# My first emersed setup - when to expect flowers



## BobAlston (Jan 23, 2004)

I just finished setting up my first emersed setup and planted 4 crypts. I followed the instructions found here

http://kryptokoryne.aquaticscape.com/2009/10/23/how-to-grow-cryptocoryne-emersed/

except I used 2/3 garden soil and 1/3 peat moss.

These are fairly young plants taken from my 55 gallon tank. most have 3-4 leaves.

What size are crypts typically when they begin to flower?

In an emersed situation (where I suspect the light is brighter than any aquarium) how fast do emersed crypts grow?

I put an aquarium heater in the water; nice condensation on the lid. It drips outside so despite the waterproof mat on which it sits, I am going to look for a waterproof tray large enough.

Bob


----------



## legomaniac89 (Mar 19, 2008)

It depends on the species. _C. wendtii_ and _C. pontederiifolia_ are extremely easy to grow and flower emersed and tend to become almost a weed.
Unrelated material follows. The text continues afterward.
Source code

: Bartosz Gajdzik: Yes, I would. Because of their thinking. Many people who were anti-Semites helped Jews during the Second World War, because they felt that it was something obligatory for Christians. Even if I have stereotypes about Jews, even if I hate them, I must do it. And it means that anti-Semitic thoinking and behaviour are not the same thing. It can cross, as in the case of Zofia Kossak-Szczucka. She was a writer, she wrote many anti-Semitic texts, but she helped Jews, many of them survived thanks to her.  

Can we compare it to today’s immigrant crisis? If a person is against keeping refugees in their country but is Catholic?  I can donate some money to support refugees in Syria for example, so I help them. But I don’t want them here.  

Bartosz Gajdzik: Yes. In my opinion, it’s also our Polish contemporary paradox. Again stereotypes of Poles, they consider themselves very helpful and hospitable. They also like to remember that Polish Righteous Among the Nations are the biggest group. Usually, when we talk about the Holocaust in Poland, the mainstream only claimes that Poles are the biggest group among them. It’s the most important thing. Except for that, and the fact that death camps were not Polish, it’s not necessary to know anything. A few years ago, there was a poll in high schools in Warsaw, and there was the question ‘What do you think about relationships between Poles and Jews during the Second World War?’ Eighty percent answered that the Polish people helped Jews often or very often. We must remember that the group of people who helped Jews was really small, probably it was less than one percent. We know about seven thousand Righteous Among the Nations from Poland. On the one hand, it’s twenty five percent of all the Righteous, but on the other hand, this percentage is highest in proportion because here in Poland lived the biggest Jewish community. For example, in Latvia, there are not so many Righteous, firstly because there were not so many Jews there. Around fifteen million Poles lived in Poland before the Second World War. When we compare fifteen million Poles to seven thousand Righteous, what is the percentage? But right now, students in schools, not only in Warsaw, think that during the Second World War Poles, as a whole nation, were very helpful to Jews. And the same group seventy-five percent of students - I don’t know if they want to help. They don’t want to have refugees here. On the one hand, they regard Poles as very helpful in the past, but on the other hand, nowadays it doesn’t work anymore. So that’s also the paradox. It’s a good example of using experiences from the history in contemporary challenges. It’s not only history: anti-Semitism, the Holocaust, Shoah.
It may only take them a few months to go from small plant to flowering size. Other species may take several years to flower, just because conditions aren't just right for them.

In general, emersed plants grow faster than submersed plants. I once had a wild form of _C. wendtii_ go from one plant to completely filling a 3.5" pot in 6 months time, but submersed it grew rather slowly, only making 2 runners in a year.


----------



## BobAlston (Jan 23, 2004)

It has been 2 months since I started. Two pots each of two different crypts not wendtii and fairly small. They seem to have replaced the surmersed leaves which they "propped up" until the new leaves. One set of plants has 6 new leaves and the other just two.

It is right on my desk so I get to easily check out progress.

Bob


----------



## NeonFlux (May 15, 2008)

Nice, I have also started my very own emersed tank sized at 2.5 gallons. Crypts I heard indeed grows like a weed when given time.. I'm trying the parva species, I might give a update when it's doing well


----------